Design and Characterization of Erwinia Chrysanthemi l-Asparaginase Variants with Diminished l-Glutaminase Activity.
Nguyen, H.A., Su, Y., Lavie, A.(2016) J Biol Chem 291: 17664-17676
- PubMed: 27354283 
- DOI: https://doi.org/10.1074/jbc.M116.728485
- Primary Citation of Related Structures:  
5I3Z, 5I48, 5I4B - PubMed Abstract: 
Current FDA-approved l-asparaginases also possess significant l-glutaminase activity, which correlates with many of the toxic side effects of these drugs. Therefore, l-asparaginases with reduced l-glutaminase activity are predicted to be safer. We exploited our recently described structures of the Erwinia chrysanthemi l-asparaginase (ErA) to inform the design of mutants with diminished ability to hydrolyze l-glutamine. Structural analysis of these variants provides insight into the molecular basis for the increased l-asparagine specificity. A primary role is attributed to the E63Q mutation that acts to hinder the correct positioning of l-glutamine but not l-asparagine. The substitution of Ser-254 with either an asparagine or a glutamine increases the l-asparagine specificity but only when combined with the E63Q mutation. The A31I mutation reduces the substrate Km value; this is a key property to allow the required therapeutic l-asparagine depletion. Significantly, an ultra-low l-glutaminase ErA variant maintained its cell killing ability.
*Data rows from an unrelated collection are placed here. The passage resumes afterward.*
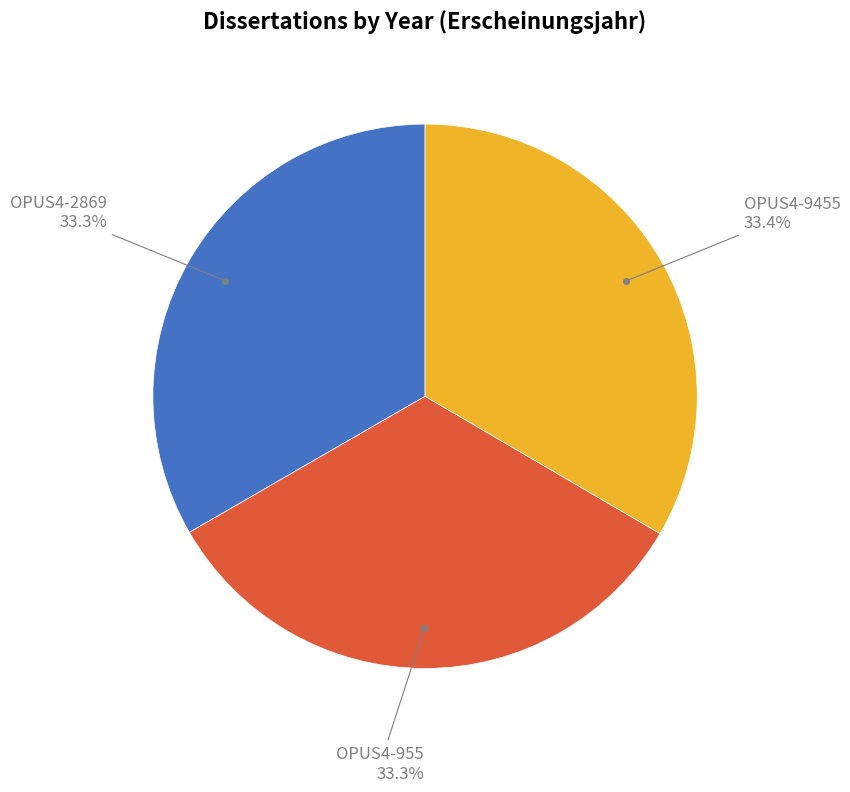

How many slices are in this pie chart?

3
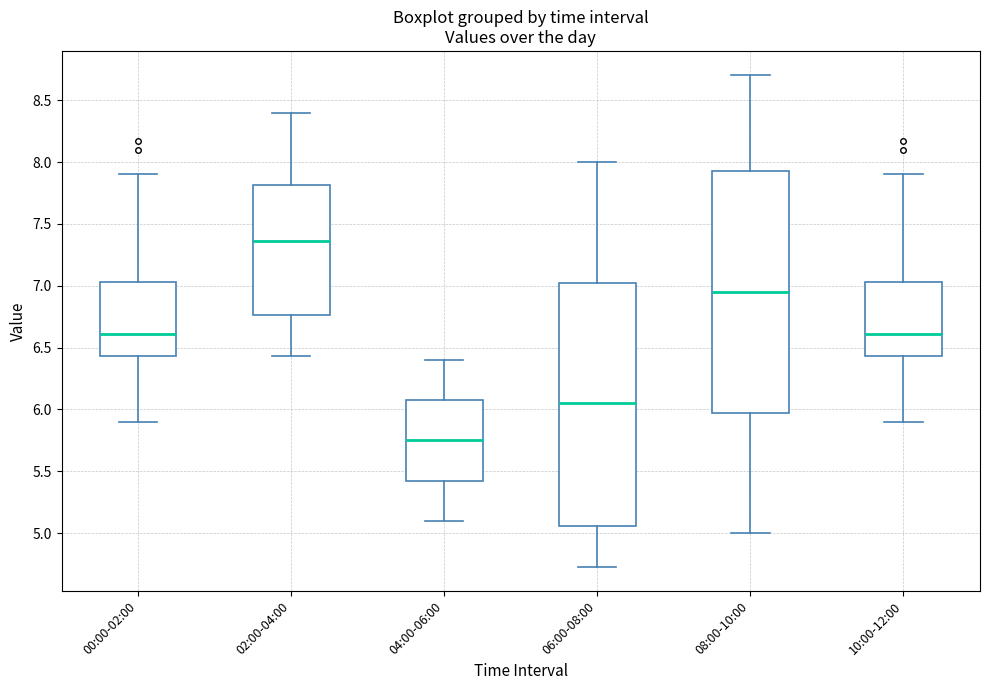

Reading left to right, transcribe this box plot: for each box, give where its median line is, the range the box spans, and where its two whiskers end, as read against the y-axis. The values are not printed on the chart, so give them approximately, as read against the axis.

00:00-02:00: median 6.60, box 6.45 to 7.05, whiskers 5.90 to 7.90
02:00-04:00: median 7.35, box 6.75 to 7.80, whiskers 6.45 to 8.40
04:00-06:00: median 5.75, box 5.40 to 6.10, whiskers 5.10 to 6.40
06:00-08:00: median 6.05, box 5.05 to 7.05, whiskers 4.75 to 8.00
08:00-10:00: median 6.95, box 6.00 to 7.95, whiskers 5.00 to 8.70
10:00-12:00: median 6.60, box 6.45 to 7.05, whiskers 5.90 to 7.90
By diminishing the l-glutaminase activity of these highly active l-asparaginases, our engineered ErA variants hold promise as l-asparaginases with fewer side effects.
Organizational Affiliation: 
From the Jesse Brown Veterans Affairs Medical Center, Chicago, Illinois 60612 and the Department of Biochemistry and Molecular Genetics, University of Illinois at Chicago, Chicago, Illinois 60607.